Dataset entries
▽

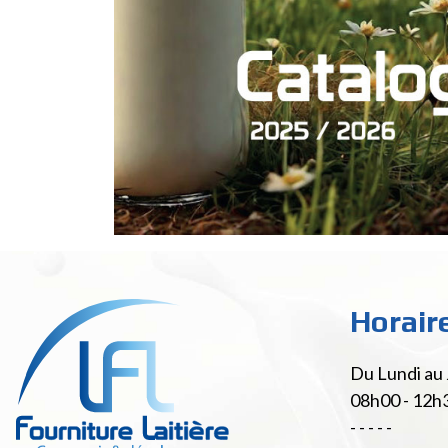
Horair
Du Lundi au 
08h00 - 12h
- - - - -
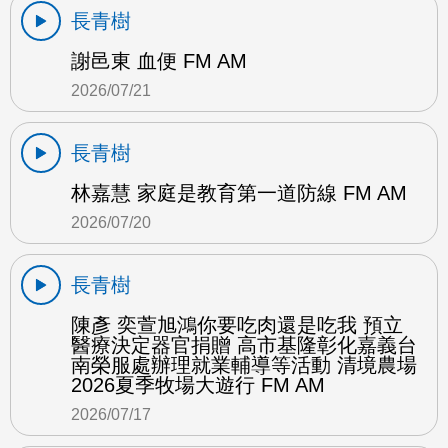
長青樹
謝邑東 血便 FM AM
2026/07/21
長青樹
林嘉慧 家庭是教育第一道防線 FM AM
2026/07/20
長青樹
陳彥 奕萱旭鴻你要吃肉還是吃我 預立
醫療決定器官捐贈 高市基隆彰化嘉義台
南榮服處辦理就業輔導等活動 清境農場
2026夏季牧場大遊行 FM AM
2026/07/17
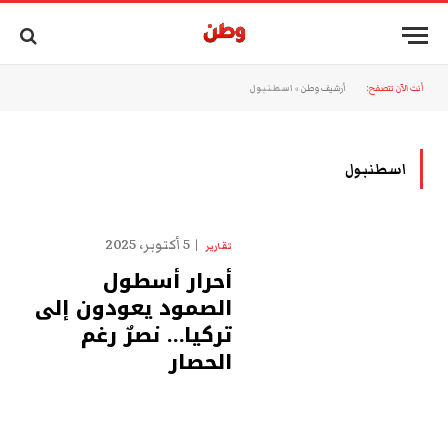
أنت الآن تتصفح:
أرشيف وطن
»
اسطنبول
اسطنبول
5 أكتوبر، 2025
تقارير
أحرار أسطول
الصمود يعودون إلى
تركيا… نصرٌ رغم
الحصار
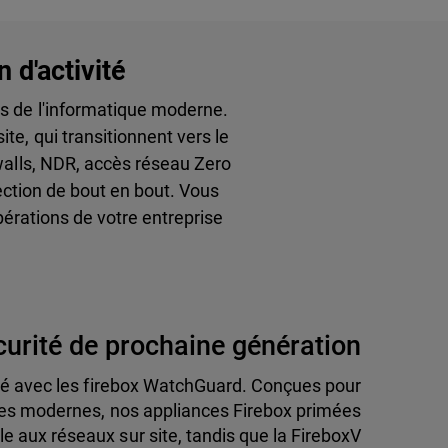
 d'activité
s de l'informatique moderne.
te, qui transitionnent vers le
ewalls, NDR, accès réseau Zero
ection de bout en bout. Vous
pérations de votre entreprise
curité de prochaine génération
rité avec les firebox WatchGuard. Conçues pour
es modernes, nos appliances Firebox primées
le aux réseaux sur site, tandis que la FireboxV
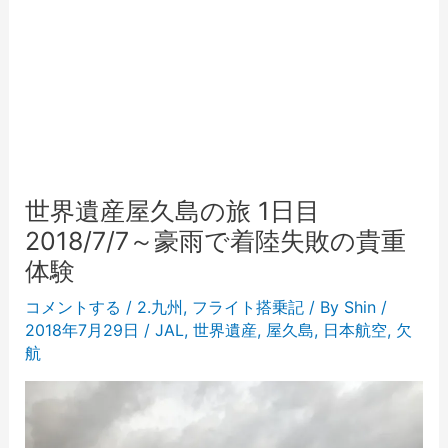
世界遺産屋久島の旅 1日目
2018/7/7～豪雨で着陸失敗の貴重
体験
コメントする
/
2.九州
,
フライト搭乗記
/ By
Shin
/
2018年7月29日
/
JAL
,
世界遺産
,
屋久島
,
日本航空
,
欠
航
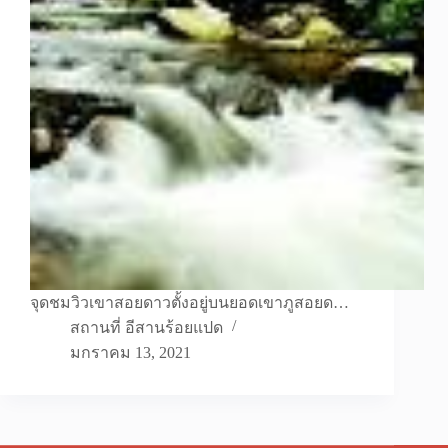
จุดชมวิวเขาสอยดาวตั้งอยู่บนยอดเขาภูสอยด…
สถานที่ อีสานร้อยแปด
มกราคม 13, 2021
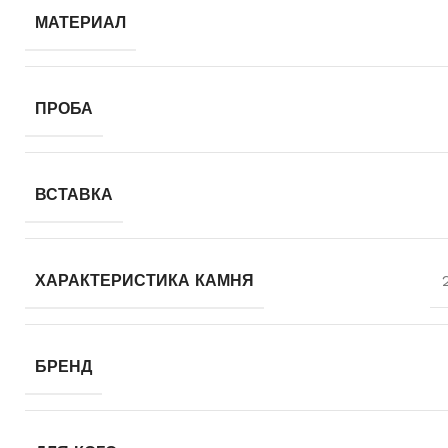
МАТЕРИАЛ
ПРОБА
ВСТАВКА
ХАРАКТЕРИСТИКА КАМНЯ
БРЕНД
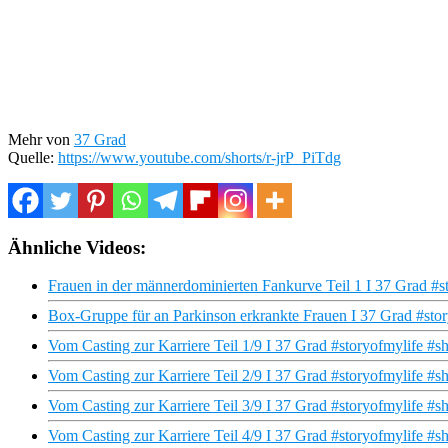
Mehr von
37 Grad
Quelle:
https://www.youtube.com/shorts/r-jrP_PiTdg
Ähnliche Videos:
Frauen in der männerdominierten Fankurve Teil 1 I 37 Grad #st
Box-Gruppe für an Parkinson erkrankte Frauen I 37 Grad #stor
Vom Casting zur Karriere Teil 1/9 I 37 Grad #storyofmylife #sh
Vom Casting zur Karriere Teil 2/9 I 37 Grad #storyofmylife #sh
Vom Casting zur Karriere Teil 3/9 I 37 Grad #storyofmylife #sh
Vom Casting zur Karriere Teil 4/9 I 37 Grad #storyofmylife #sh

△
▽

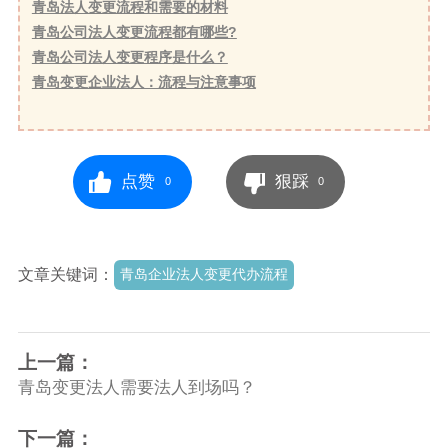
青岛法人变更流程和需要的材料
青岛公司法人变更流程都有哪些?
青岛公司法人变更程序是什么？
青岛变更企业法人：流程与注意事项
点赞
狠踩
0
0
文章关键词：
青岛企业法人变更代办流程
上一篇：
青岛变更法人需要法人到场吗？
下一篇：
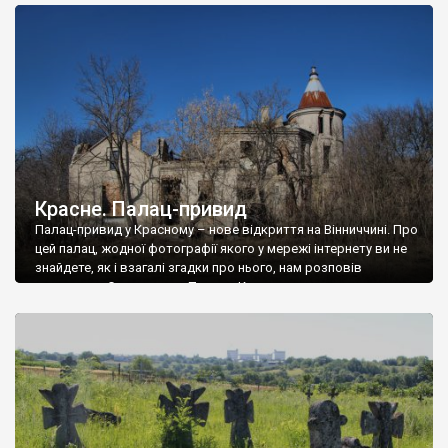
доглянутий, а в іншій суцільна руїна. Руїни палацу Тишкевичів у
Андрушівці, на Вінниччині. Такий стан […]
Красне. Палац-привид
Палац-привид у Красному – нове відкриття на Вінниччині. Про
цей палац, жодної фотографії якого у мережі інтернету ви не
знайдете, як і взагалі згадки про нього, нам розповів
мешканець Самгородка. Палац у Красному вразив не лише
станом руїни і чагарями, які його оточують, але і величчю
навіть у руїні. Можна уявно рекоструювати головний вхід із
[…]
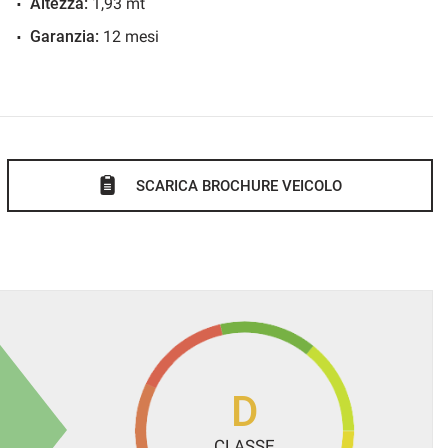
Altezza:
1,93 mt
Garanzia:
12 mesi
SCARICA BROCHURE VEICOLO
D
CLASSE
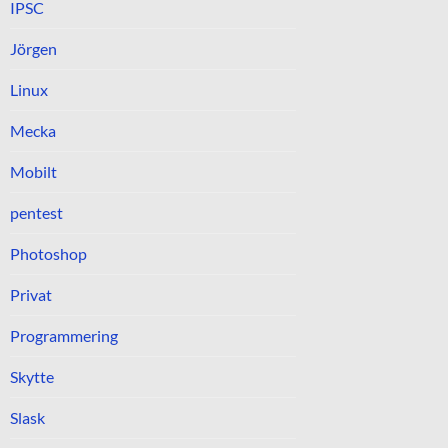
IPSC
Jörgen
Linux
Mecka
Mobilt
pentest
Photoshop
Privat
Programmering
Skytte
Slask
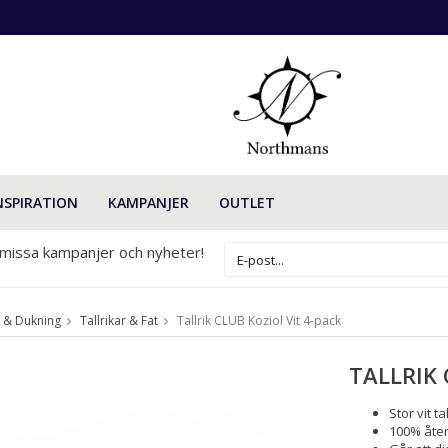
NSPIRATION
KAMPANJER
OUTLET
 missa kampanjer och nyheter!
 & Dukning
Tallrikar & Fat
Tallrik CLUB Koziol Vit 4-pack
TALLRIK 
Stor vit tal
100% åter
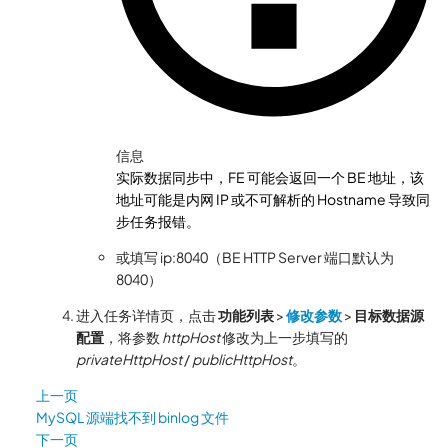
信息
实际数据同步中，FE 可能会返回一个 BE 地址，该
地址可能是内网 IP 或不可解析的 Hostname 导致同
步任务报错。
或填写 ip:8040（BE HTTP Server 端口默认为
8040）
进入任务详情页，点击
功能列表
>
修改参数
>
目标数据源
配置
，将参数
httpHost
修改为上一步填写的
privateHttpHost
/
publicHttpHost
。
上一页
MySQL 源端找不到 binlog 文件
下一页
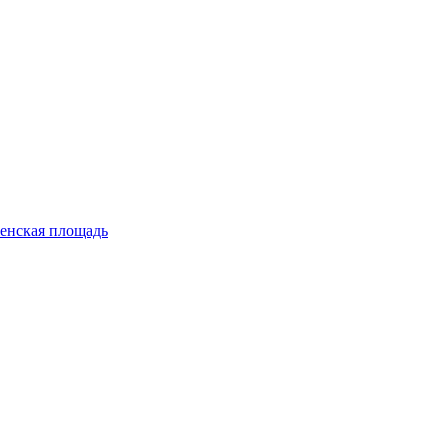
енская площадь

△
▽

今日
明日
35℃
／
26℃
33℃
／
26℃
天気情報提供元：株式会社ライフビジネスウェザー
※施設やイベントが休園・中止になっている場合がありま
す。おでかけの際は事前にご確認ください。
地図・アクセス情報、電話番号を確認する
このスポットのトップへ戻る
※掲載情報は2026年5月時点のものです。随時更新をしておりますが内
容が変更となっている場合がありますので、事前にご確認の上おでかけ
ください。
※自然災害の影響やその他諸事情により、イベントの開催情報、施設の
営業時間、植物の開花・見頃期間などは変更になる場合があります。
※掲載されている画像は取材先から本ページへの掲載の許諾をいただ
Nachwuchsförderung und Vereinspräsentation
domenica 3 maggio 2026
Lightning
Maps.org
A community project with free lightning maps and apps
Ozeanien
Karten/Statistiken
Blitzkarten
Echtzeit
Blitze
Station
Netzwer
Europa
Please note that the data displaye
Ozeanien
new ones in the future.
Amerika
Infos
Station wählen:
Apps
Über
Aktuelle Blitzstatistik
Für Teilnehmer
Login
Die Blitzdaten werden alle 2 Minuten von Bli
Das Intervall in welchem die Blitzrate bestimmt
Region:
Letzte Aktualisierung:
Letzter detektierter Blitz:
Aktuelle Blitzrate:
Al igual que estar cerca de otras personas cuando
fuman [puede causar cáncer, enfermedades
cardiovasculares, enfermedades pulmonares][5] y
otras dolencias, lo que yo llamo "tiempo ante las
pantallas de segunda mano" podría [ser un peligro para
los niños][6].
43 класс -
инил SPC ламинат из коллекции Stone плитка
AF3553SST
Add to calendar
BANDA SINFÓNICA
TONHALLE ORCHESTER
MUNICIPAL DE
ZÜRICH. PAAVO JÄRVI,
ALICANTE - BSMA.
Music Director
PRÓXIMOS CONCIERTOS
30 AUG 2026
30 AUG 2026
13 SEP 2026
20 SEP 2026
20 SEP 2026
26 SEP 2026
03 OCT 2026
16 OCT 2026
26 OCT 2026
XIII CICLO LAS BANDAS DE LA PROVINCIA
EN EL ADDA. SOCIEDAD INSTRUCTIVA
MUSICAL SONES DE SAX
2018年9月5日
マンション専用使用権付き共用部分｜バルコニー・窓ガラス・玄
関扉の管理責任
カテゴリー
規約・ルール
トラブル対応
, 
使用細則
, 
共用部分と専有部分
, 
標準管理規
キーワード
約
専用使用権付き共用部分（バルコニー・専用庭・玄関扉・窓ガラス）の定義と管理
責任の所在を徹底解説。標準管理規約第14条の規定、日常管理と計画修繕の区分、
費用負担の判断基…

△

YOUR ASSIGNMENT :: Collect every line in the listing above that contains the string "Blitzrate", paying attention to uppercase and lowercase letters.

COMPLETED TASK ::
Das Intervall in welchem die Blitzrate bestimmt
Aktuelle Blitzrate:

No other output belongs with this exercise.